#### TASK ITEM
Convert the lines below into a JSON list of strings, with one string per line and no blank lines.

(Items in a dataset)
···
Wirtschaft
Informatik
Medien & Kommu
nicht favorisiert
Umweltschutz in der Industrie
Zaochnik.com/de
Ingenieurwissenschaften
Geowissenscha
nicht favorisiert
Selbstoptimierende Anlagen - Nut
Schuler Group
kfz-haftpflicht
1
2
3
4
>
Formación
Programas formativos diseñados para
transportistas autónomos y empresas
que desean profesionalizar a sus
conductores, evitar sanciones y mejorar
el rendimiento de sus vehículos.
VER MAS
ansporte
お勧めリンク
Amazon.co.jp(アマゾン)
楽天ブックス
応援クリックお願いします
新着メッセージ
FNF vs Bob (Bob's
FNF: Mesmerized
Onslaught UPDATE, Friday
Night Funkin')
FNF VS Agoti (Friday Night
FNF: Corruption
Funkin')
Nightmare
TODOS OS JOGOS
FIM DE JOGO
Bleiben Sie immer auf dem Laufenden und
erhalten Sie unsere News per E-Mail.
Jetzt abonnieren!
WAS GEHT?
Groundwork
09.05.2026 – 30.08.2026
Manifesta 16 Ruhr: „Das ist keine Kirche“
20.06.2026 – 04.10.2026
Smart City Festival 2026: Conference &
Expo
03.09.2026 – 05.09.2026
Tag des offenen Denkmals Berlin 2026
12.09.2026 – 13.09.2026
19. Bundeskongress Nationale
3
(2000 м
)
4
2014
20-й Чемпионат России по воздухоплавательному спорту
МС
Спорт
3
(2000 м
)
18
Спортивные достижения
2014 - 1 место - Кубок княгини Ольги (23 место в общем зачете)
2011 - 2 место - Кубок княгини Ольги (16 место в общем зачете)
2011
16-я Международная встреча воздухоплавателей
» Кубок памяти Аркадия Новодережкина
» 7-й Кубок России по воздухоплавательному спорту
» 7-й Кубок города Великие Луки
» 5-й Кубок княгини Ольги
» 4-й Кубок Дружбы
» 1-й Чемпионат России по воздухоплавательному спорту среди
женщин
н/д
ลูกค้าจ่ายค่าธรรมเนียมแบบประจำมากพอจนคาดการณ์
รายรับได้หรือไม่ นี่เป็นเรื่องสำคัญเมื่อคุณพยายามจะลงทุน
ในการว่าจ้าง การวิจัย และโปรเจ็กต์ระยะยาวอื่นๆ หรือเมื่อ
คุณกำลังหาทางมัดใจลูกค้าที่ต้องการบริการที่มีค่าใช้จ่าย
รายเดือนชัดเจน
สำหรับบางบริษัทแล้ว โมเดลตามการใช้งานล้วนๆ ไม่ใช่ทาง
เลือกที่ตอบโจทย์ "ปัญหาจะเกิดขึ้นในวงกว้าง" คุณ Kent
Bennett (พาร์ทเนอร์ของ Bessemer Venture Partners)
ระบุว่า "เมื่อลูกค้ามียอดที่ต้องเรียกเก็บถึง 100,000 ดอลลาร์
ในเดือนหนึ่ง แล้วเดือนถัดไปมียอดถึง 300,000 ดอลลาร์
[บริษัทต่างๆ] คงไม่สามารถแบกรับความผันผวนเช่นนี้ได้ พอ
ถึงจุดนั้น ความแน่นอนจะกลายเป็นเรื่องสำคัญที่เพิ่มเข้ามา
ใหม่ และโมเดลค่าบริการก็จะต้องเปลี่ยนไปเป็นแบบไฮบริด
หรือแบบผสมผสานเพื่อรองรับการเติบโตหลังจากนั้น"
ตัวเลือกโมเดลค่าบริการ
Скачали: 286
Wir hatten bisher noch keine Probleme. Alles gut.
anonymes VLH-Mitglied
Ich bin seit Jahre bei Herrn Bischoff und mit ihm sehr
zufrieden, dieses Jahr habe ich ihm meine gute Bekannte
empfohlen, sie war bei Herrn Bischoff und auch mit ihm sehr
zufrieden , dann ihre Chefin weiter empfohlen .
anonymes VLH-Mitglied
···
#### OUTPUT OF THE EXERCISE
[
  "Wirtschaft",
  "Informatik",
  "Medien & Kommu",
  "nicht favorisiert",
  "Umweltschutz in der Industrie",
  "Zaochnik.com/de",
  "Ingenieurwissenschaften",
  "Geowissenscha",
  "nicht favorisiert",
  "Selbstoptimierende Anlagen - Nut",
  "Schuler Group",
  "kfz-haftpflicht",
  "1",
  "2",
  "3",
  "4",
  ">",
  "Formación",
  "Programas formativos diseñados para",
  "transportistas autónomos y empresas",
  "que desean profesionalizar a sus",
  "conductores, evitar sanciones y mejorar",
  "el rendimiento de sus vehículos.",
  "VER MAS",
  "ansporte",
  "お勧めリンク",
  "Amazon.co.jp(アマゾン)",
  "楽天ブックス",
  "応援クリックお願いします",
  "新着メッセージ",
  "FNF vs Bob (Bob's",
  "FNF: Mesmerized",
  "Onslaught UPDATE, Friday",
  "Night Funkin')",
  "FNF VS Agoti (Friday Night",
  "FNF: Corruption",
  "Funkin')",
  "Nightmare",
  "TODOS OS JOGOS",
  "FIM DE JOGO",
  "Bleiben Sie immer auf dem Laufenden und",
  "erhalten Sie unsere News per E-Mail.",
  "Jetzt abonnieren!",
  "WAS GEHT?",
  "Groundwork",
  "09.05.2026 – 30.08.2026",
  "Manifesta 16 Ruhr: „Das ist keine Kirche“",
  "20.06.2026 – 04.10.2026",
  "Smart City Festival 2026: Conference &",
  "Expo",
  "03.09.2026 – 05.09.2026",
  "Tag des offenen Denkmals Berlin 2026",
  "12.09.2026 – 13.09.2026",
  "19. Bundeskongress Nationale",
  "3",
  "(2000 м",
  ")",
  "4",
  "2014",
  "20-й Чемпионат России по воздухоплавательному спорту",
  "МС",
  "Спорт",
  "3",
  "(2000 м",
  ")",
  "18",
  "Спортивные достижения",
  "2014 - 1 место - Кубок княгини Ольги (23 место в общем зачете)",
  "2011 - 2 место - Кубок княгини Ольги (16 место в общем зачете)",
  "2011",
  "16-я Международная встреча воздухоплавателей",
  "» Кубок памяти Аркадия Новодережкина",
  "» 7-й Кубок России по воздухоплавательному спорту",
  "» 7-й Кубок города Великие Луки",
  "» 5-й Кубок княгини Ольги",
  "» 4-й Кубок Дружбы",
  "» 1-й Чемпионат России по воздухоплавательному спорту среди",
  "женщин",
  "н/д",
  "ลูกค้าจ่ายค่าธรรมเนียมแบบประจำมากพอจนคาดการณ์",
  "รายรับได้หรือไม่ นี่เป็นเรื่องสำคัญเมื่อคุณพยายามจะลงทุน",
  "ในการว่าจ้าง การวิจัย และโปรเจ็กต์ระยะยาวอื่นๆ หรือเมื่อ",
  "คุณกำลังหาทางมัดใจลูกค้าที่ต้องการบริการที่มีค่าใช้จ่าย",
  "รายเดือนชัดเจน",
  "สำหรับบางบริษัทแล้ว โมเดลตามการใช้งานล้วนๆ ไม่ใช่ทาง",
  "เลือกที่ตอบโจทย์ \"ปัญหาจะเกิดขึ้นในวงกว้าง\" คุณ Kent",
  "Bennett (พาร์ทเนอร์ของ Bessemer Venture Partners)",
  "ระบุว่า \"เมื่อลูกค้ามียอดที่ต้องเรียกเก็บถึง 100,000 ดอลลาร์",
  "ในเดือนหนึ่ง แล้วเดือนถัดไปมียอดถึง 300,000 ดอลลาร์",
  "[บริษัทต่างๆ] คงไม่สามารถแบกรับความผันผวนเช่นนี้ได้ พอ",
  "ถึงจุดนั้น ความแน่นอนจะกลายเป็นเรื่องสำคัญที่เพิ่มเข้ามา",
  "ใหม่ และโมเดลค่าบริการก็จะต้องเปลี่ยนไปเป็นแบบไฮบริด",
  "หรือแบบผสมผสานเพื่อรองรับการเติบโตหลังจากนั้น\"",
  "ตัวเลือกโมเดลค่าบริการ",
  "Скачали: 286",
  "Wir hatten bisher noch keine Probleme. Alles gut.",
  "anonymes VLH-Mitglied",
  "Ich bin seit Jahre bei Herrn Bischoff und mit ihm sehr",
  "zufrieden, dieses Jahr habe ich ihm meine gute Bekannte",
  "empfohlen, sie war bei Herrn Bischoff und auch mit ihm sehr",
  "zufrieden , dann ihre Chefin weiter empfohlen .",
  "anonymes VLH-Mitglied"
]